Widerstand ist sowieso nicht ernsthaft zu befürchten – noch nicht. Denn der Freistaat steht ja  schließlich ganz auf der Seite seiner Bürger, der Verbraucher und deren Verbände (wäre es doch immer so).

Was aber ist, wenn solche Listen mehr gastronomische Betriebe in den Ruin getrieben haben sollten als das hochkonsequente, per Volksentscheid herbeigeführte Rauchverbot? Wenn die Wirtshäuser reihenweise als hygienisch beanstandet im Netz aufgelistet werden und sich dort niemand mehr seinen Schweinsbraten schmecken lasen will? Und das noch Monate später, wenn vielleicht längst der Pächter gewechselt hat?

Wie heißt es doch im Zauberlehrling:

Herr, die Not ist groß!
Die ich rief, die Geister werd ich nun nicht los.

Hoffen wir, dass für Wirtshäuser, Bäckereien, Metzgereien, die landwirtschafltichen Erzeuger-Shops, die Kollektiv-Cafes… eine amtliche Beanstandung nicht zum digitalen Betriebsmordinstrument wird, weil sie ihren Makel nie wieder los werden.

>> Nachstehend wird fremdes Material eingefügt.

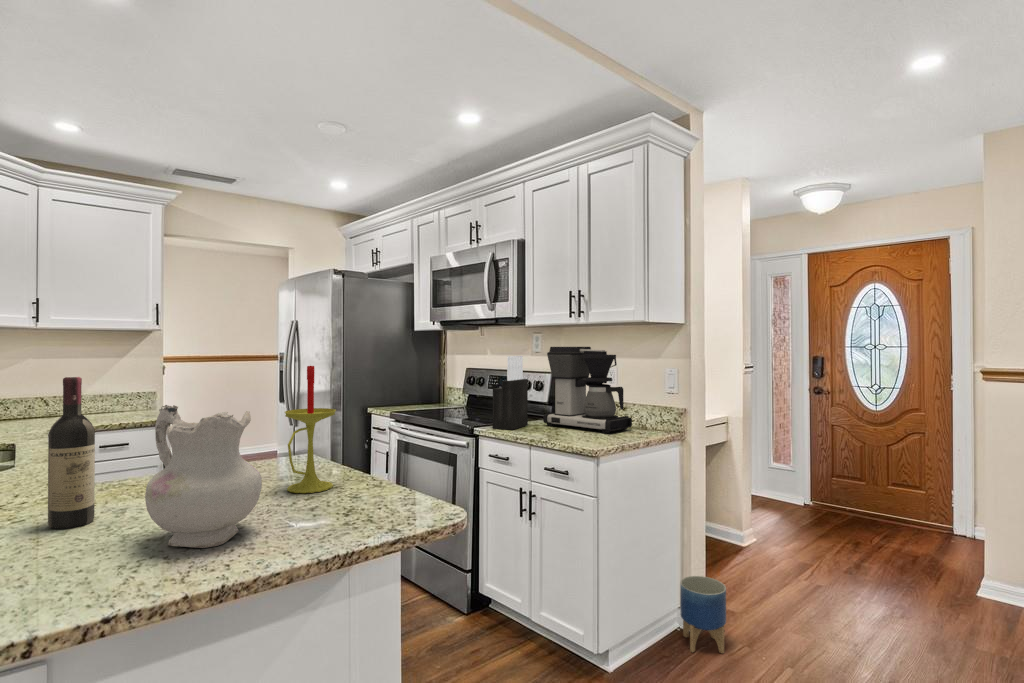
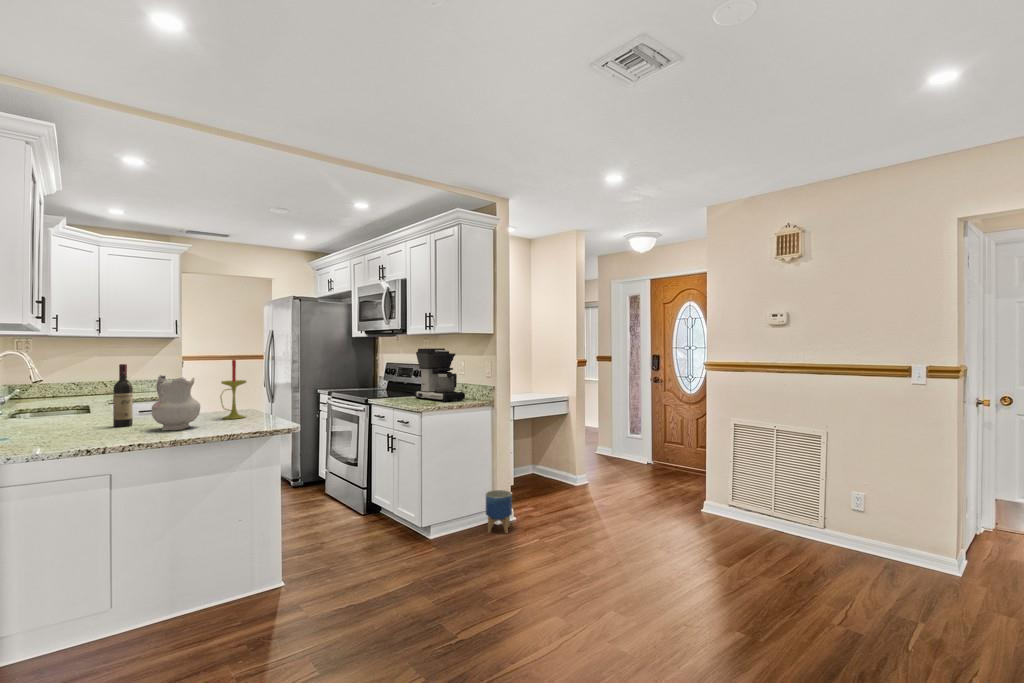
knife block: present [493,356,528,430] -> none [379,354,404,400]

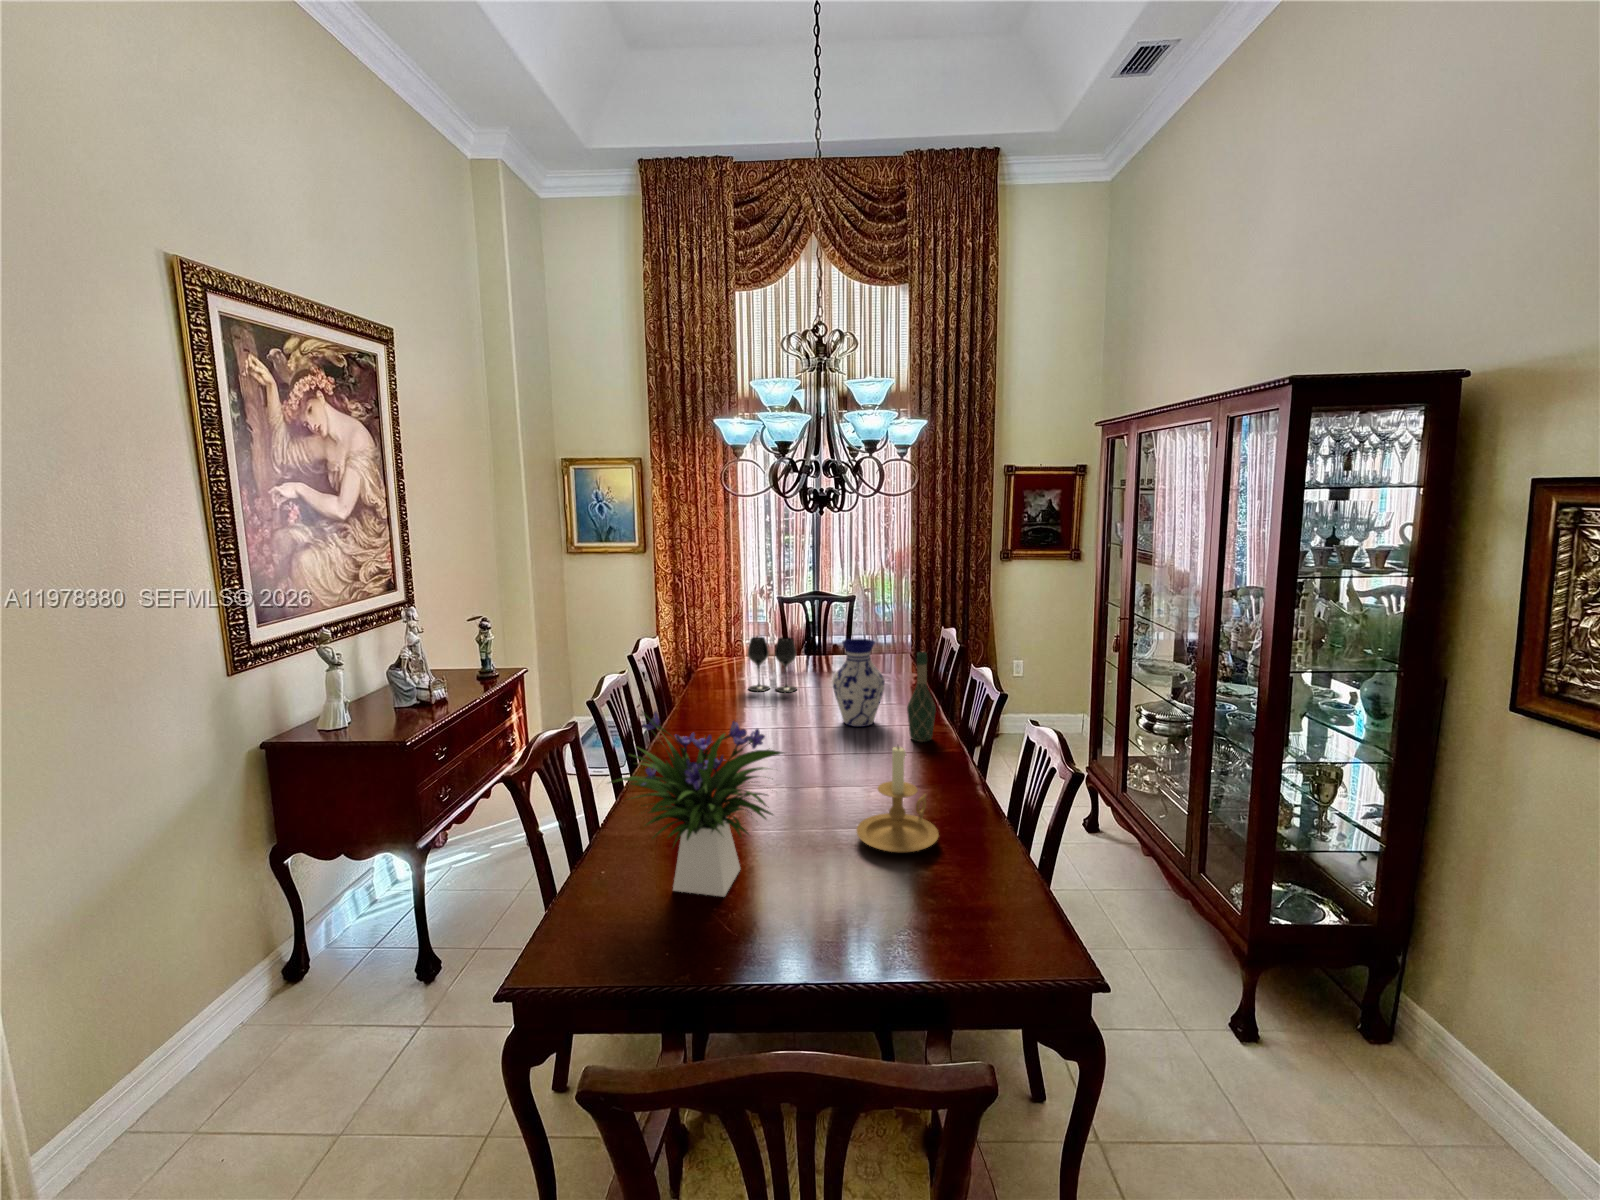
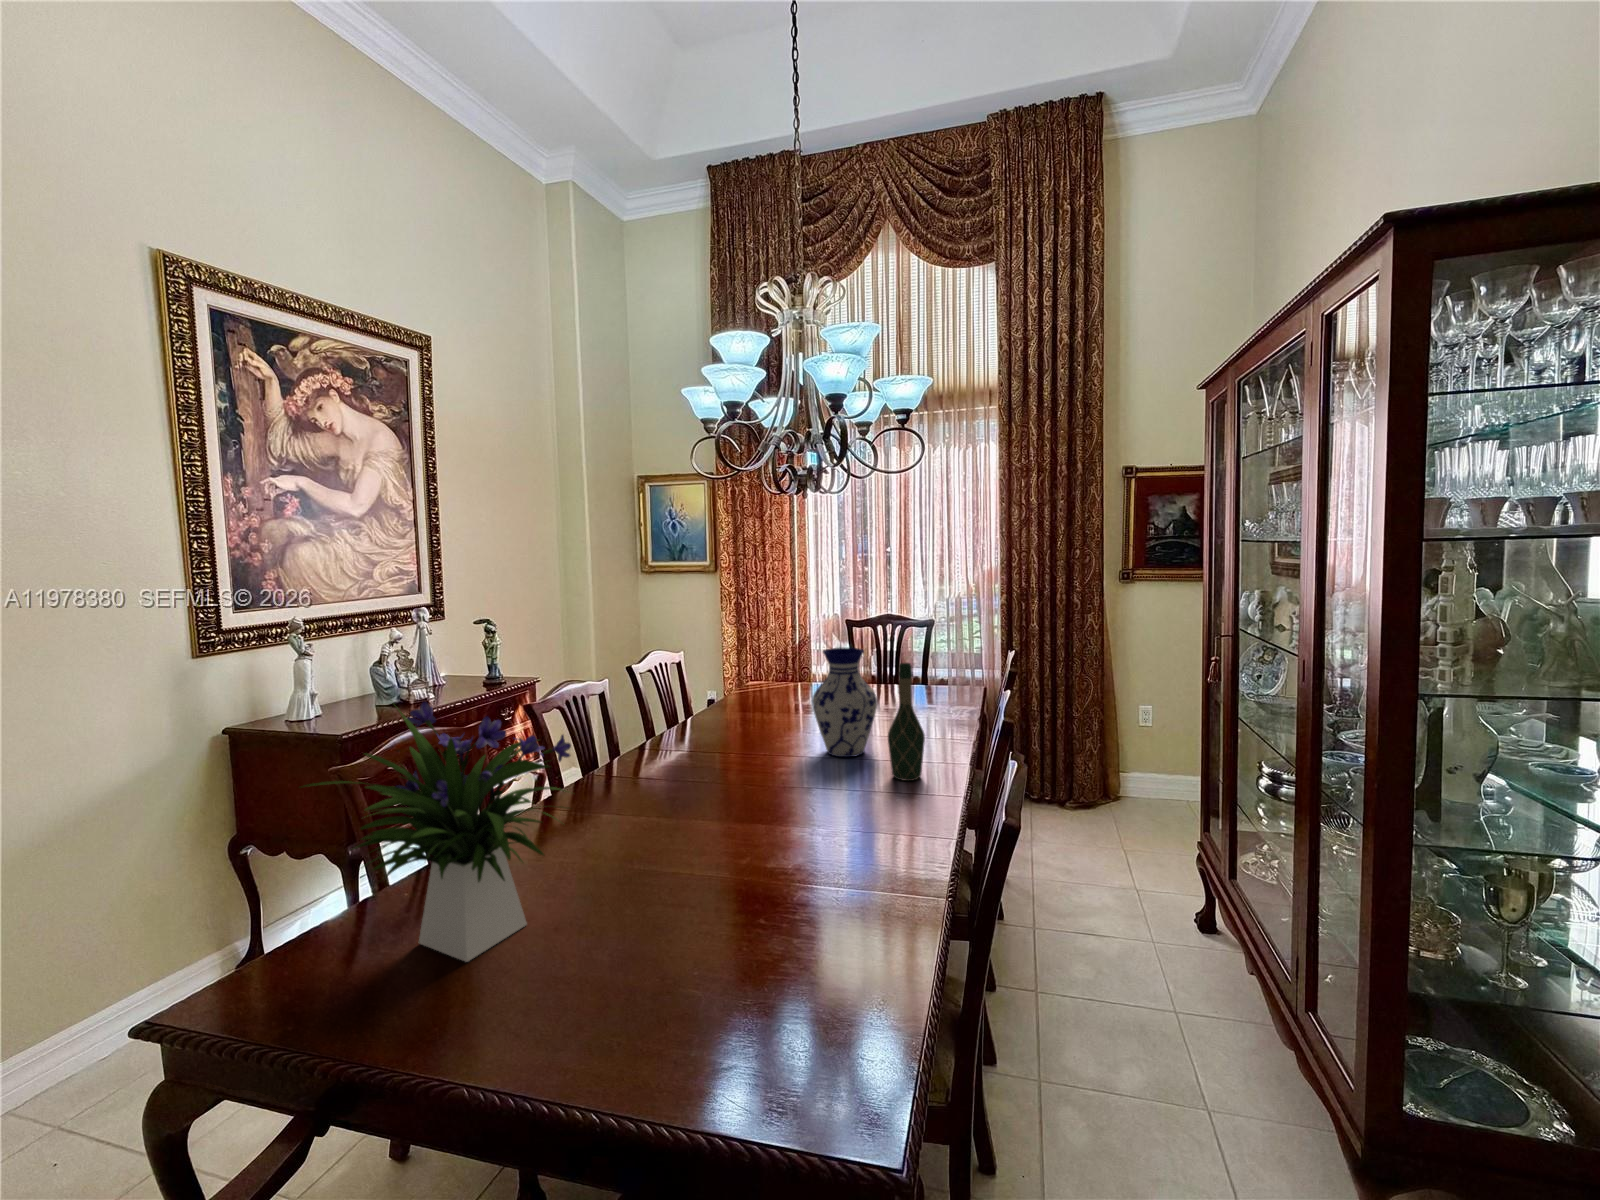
wine glass: present [748,637,797,692] -> none [754,648,809,714]
candle holder: present [856,745,939,852] -> none [699,771,822,932]

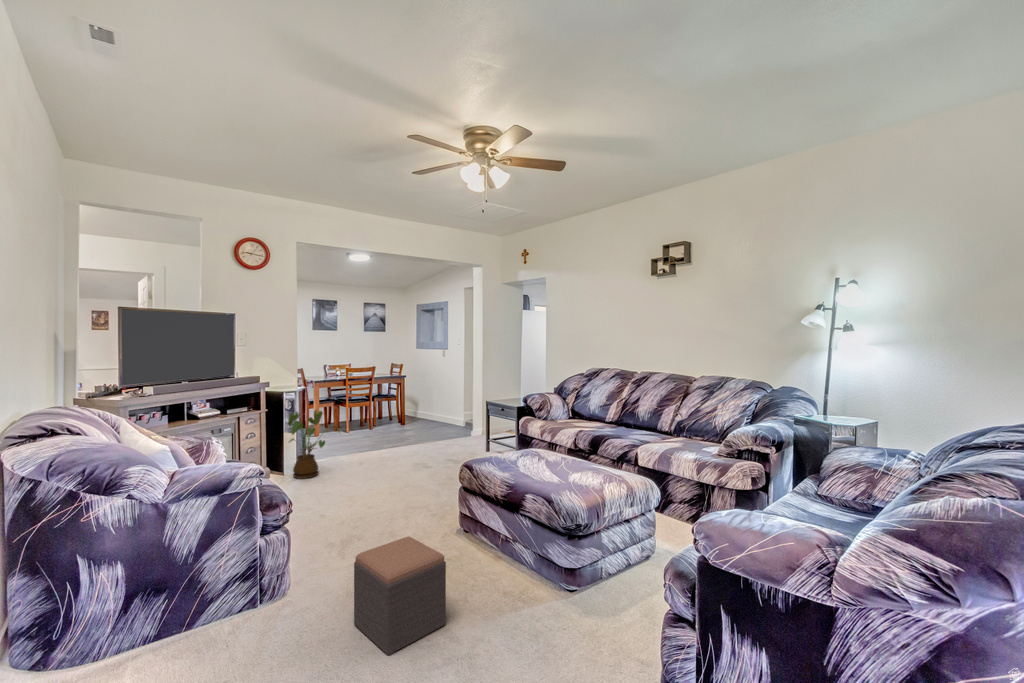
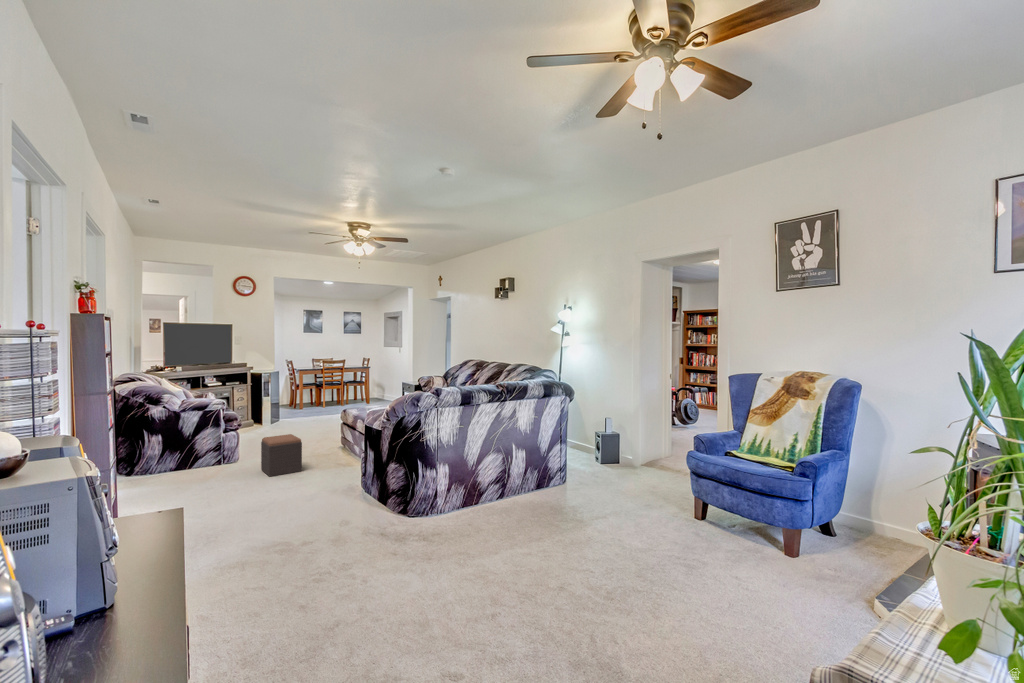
house plant: present [288,410,339,479] -> none [263,385,297,427]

Aber warum Sorgen machen? Ich vergas: Wer sich nichts zu Schulden kommen lässt, hat ja auch nichts zu befürchten…

Also Leute: Sauber bleiben!

2 Antworten

  1. War da nicht mal so ein Ampelaufkleber geplant, den die Betriebe an die Tür zu pappen haben?
    Grün: Die Wurst besteht aus Desinfektionsmittel
    Gelb: Es wurde Fleisch gefunden, aus der Natur! stell sich das einer vor.
    Rot: Nachbars Katze wurde das letzte mal in der Küche gesehen.

    Naja, jeden falls könnten sich Kunden beim Sticker direkt ein Bild machen und müssten nicht erst das Internet bemühen.
    Auch eine komplette Liste aller Sticker wäre nur sehr schwer zu erstellen solange sie nicht ge-vicki-leaked werden.
    Und: Neuer Pächter + (eventl.) für Geld neue Überprüfung = neuer Aufkleber und alle sind glücklich.

  2. Man könnte doch auch eine Positivliste erstellen.
    Der Generalverdacht besteht doch eh schon!

    „In diesem Leberkäs konnten wir bisher nix Ekliges finden!“ steht dann 6 Monate auf der Website.